Among leading emerging-market central bankers, Gov. Zhou Xiaochuan of the People’s Bank of China has been in his job for 12½ years, longer than all his G-7 peers put together, with two experiences of tightening in that time. But the PBoC, which doesn’t act independently but moves in concert with China’s state council, is now back in thoroughly dovish mode, cutting interest rates and reserve requirements on the same day last month as part of an effort to overcome stock market turbulence.

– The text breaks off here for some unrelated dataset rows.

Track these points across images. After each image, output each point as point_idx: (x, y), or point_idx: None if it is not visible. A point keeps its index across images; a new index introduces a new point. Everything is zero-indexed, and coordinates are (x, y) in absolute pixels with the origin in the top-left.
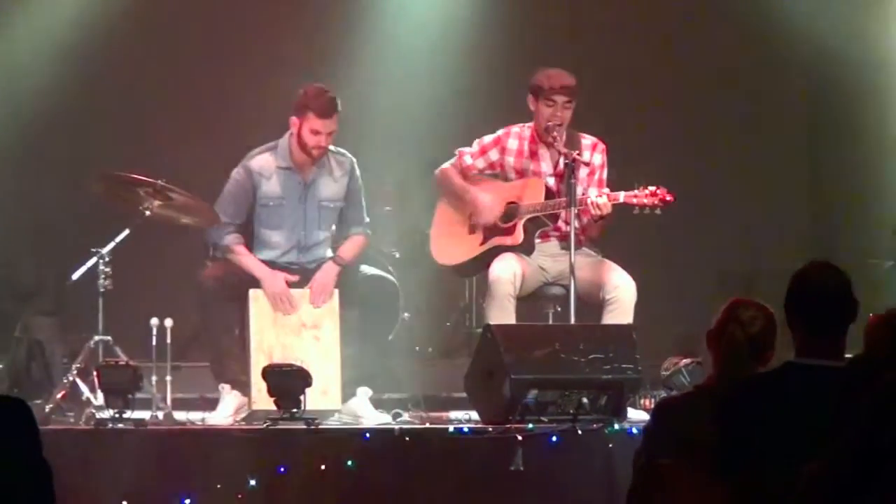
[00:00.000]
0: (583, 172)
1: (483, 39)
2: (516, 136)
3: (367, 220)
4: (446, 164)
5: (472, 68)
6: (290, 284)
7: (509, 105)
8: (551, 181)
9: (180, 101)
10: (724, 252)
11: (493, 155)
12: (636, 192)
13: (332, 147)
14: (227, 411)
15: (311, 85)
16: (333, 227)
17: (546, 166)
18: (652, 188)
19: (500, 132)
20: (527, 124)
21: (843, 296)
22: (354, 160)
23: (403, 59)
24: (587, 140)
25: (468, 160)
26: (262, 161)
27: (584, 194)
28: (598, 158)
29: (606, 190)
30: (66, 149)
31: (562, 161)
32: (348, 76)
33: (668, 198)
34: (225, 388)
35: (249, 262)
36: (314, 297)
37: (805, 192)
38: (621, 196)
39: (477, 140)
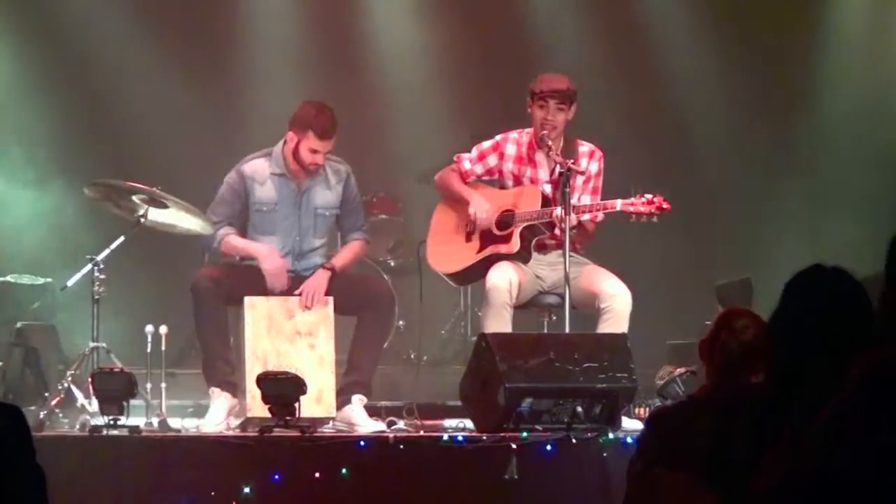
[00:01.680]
0: (578, 180)
1: (484, 46)
2: (514, 141)
3: (365, 225)
4: (445, 170)
5: (470, 75)
6: (290, 277)
7: (508, 112)
8: (548, 188)
9: (176, 109)
10: (719, 262)
11: (492, 160)
12: (633, 199)
13: (328, 155)
14: (218, 416)
15: (313, 103)
16: (328, 235)
17: (543, 173)
18: (648, 196)
19: (498, 137)
20: (525, 130)
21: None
22: (350, 168)
23: (399, 66)
24: (584, 147)
25: (467, 165)
26: (256, 166)
27: (577, 201)
28: (595, 166)
29: (586, 200)
30: (61, 156)
31: (557, 168)
32: (343, 83)
33: (665, 206)
34: (214, 392)
35: (244, 243)
36: (304, 299)
37: (803, 202)
38: (618, 204)
39: (475, 146)
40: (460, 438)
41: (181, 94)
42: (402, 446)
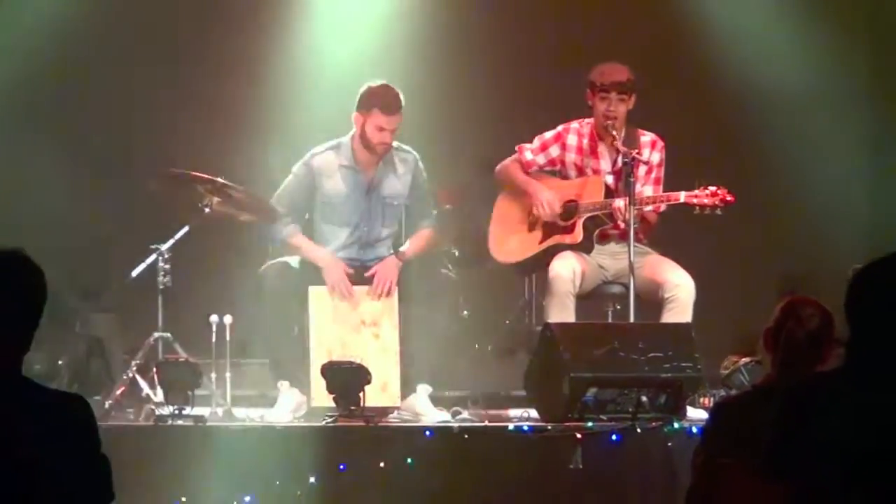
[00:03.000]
0: (641, 170)
1: (544, 35)
2: (575, 132)
3: (434, 213)
4: (507, 161)
5: (533, 64)
6: (358, 266)
7: (569, 102)
8: (610, 179)
9: (241, 100)
10: (785, 251)
11: (554, 151)
12: (696, 191)
13: (395, 143)
14: (285, 408)
15: (375, 82)
16: (396, 225)
17: (605, 164)
18: (713, 188)
19: (559, 128)
20: (586, 120)
21: None
22: (418, 156)
23: (464, 56)
24: (646, 137)
25: (528, 156)
26: (324, 159)
27: (640, 192)
28: (657, 156)
29: (648, 191)
30: (127, 147)
31: (620, 159)
32: (409, 73)
33: (729, 198)
34: (283, 385)
35: (309, 249)
36: (375, 288)
37: (867, 192)
38: (682, 196)
39: (537, 136)
40: (525, 428)
41: (246, 86)
42: (466, 436)
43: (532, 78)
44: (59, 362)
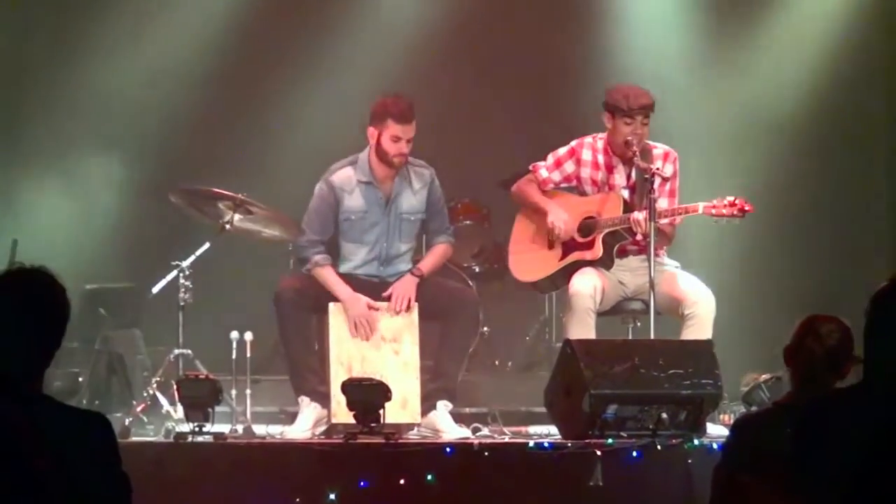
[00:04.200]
0: (656, 183)
1: (559, 54)
2: (589, 147)
3: (450, 228)
4: (522, 181)
5: (550, 81)
6: (377, 282)
7: (585, 118)
8: (625, 194)
9: (261, 116)
10: (805, 268)
11: (569, 167)
12: (714, 202)
13: (411, 159)
14: (306, 424)
15: (387, 94)
16: (414, 240)
17: (620, 178)
18: (730, 198)
19: (573, 143)
20: (598, 135)
21: None
22: (433, 172)
23: (481, 73)
24: (658, 150)
25: (544, 174)
26: (344, 175)
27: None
28: (670, 168)
29: (663, 203)
30: (148, 164)
31: (634, 173)
32: (426, 89)
33: (748, 207)
34: (304, 401)
35: (334, 283)
36: (393, 304)
37: (889, 207)
38: (700, 207)
39: (551, 154)
40: (546, 445)
41: (266, 101)
42: (487, 453)
43: (551, 92)
44: (80, 379)
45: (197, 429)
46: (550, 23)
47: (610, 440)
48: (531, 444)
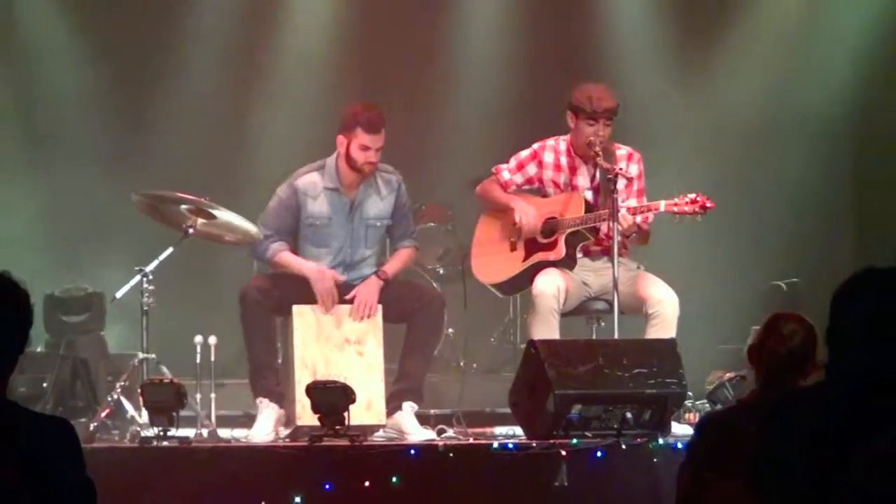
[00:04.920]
0: (621, 184)
1: (524, 55)
2: (552, 149)
3: (415, 232)
4: (485, 181)
5: (516, 84)
6: (339, 286)
7: (553, 118)
8: (589, 194)
9: (224, 121)
10: (768, 266)
11: (531, 169)
12: (676, 200)
13: (378, 164)
14: (266, 427)
15: (357, 102)
16: (378, 245)
17: (583, 179)
18: (692, 195)
19: (535, 146)
20: (561, 137)
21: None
22: (400, 177)
23: (447, 77)
24: (622, 150)
25: (506, 175)
26: (309, 181)
27: (621, 206)
28: (635, 168)
29: (632, 203)
30: (112, 169)
31: (598, 174)
32: (391, 94)
33: (709, 204)
34: (263, 403)
35: (296, 262)
36: (356, 309)
37: (851, 206)
38: (662, 205)
39: (513, 156)
40: (510, 446)
41: (230, 106)
42: (452, 454)
43: (515, 94)
44: (44, 384)
45: (161, 433)
46: (516, 23)
47: (575, 440)
48: (496, 444)
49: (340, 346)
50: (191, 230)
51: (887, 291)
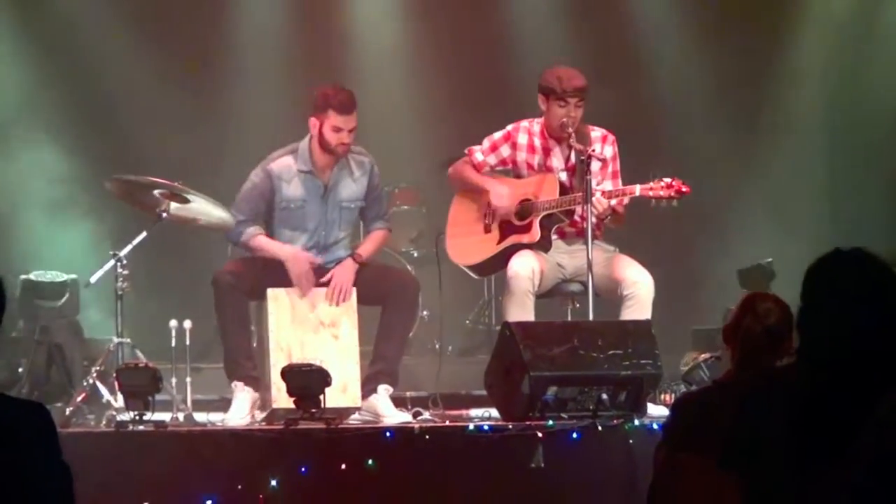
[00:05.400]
0: (595, 166)
1: (497, 36)
2: (525, 130)
3: (388, 214)
4: (458, 163)
5: (487, 65)
6: (315, 269)
7: (525, 101)
8: (563, 176)
9: (198, 104)
10: (742, 247)
11: (505, 151)
12: (651, 184)
13: (351, 147)
14: (241, 410)
15: (327, 84)
16: (352, 227)
17: (557, 161)
18: (667, 180)
19: (509, 128)
20: (535, 119)
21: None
22: (373, 159)
23: (419, 58)
24: (596, 132)
25: (479, 157)
26: (283, 164)
27: (598, 187)
28: (609, 150)
29: (608, 186)
30: (85, 153)
31: (573, 156)
32: (363, 76)
33: (684, 189)
34: (238, 386)
35: (271, 246)
36: (331, 294)
37: (824, 188)
38: (637, 189)
39: (487, 137)
40: (486, 428)
41: (202, 88)
42: (427, 436)
43: (487, 76)
44: (20, 370)
45: (137, 417)
46: (488, 3)
47: (550, 422)
48: (471, 427)
49: (315, 329)
50: (164, 215)
51: (856, 271)
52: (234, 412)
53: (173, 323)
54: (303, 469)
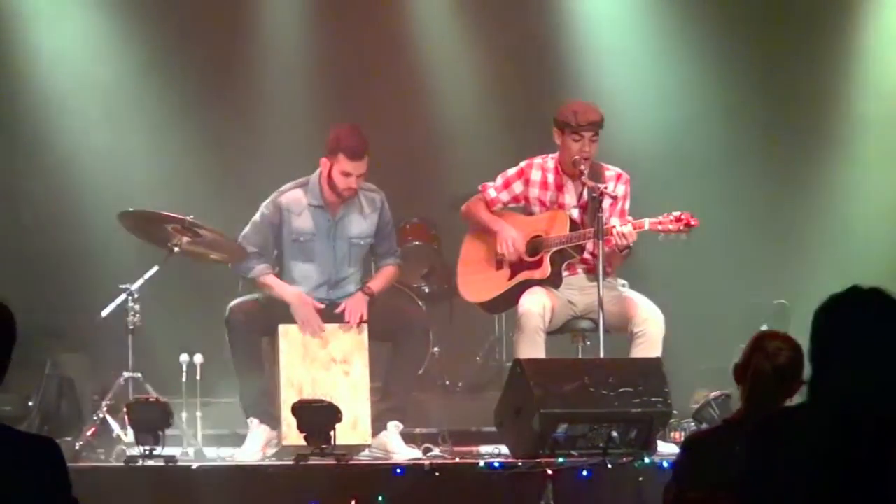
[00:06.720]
0: (607, 203)
1: (511, 73)
2: (539, 167)
3: (398, 250)
4: (471, 200)
5: (500, 102)
6: (319, 313)
7: (537, 137)
8: (576, 213)
9: (209, 138)
10: (754, 285)
11: (518, 187)
12: (661, 218)
13: (361, 182)
14: (255, 446)
15: (343, 125)
16: (362, 263)
17: (570, 198)
18: (676, 213)
19: (522, 164)
20: (549, 156)
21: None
22: (384, 195)
23: (431, 95)
24: (611, 171)
25: (492, 193)
26: (293, 197)
27: (606, 224)
28: (622, 189)
29: (630, 218)
30: (96, 187)
31: (586, 192)
32: (376, 111)
33: (693, 222)
34: (253, 423)
35: (278, 287)
36: (347, 316)
37: (835, 224)
38: (646, 223)
39: (500, 174)
40: (496, 465)
41: (214, 124)
42: (437, 473)
43: (501, 112)
44: (30, 403)
45: (147, 452)
46: (501, 39)
47: (560, 459)
48: (482, 463)
49: (326, 366)
50: (176, 249)
51: (870, 311)
52: (248, 448)
53: (184, 357)
54: None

With the exception of Zhou, all today’s leading central bank figures have been in their jobs for only relatively short periods. Their initial dovish experiences contrast with the distinctly more hawkish record of some well-known earlier central bankers, above all the Fed’s Paul Volcker and the Bundesbank’s Karl Otto Pöhl and Helmut Schlesinger, whose first months in office, in 1979, 1980 and 1991 respectively, were characterized by controversial bursts of interest-rate increases.
Another Bundesbank president otherwise known for monetary orthodoxy — Hans Tietmeyer, who took over from Schlesinger in 1993 — presided over the German central bank for six years without once raising interest rates, reflecting a steady alleviation of monetary pressures in Europe on the path to monetary union.
The next few years will show whether any current incumbent can match Tietmeyer’s record.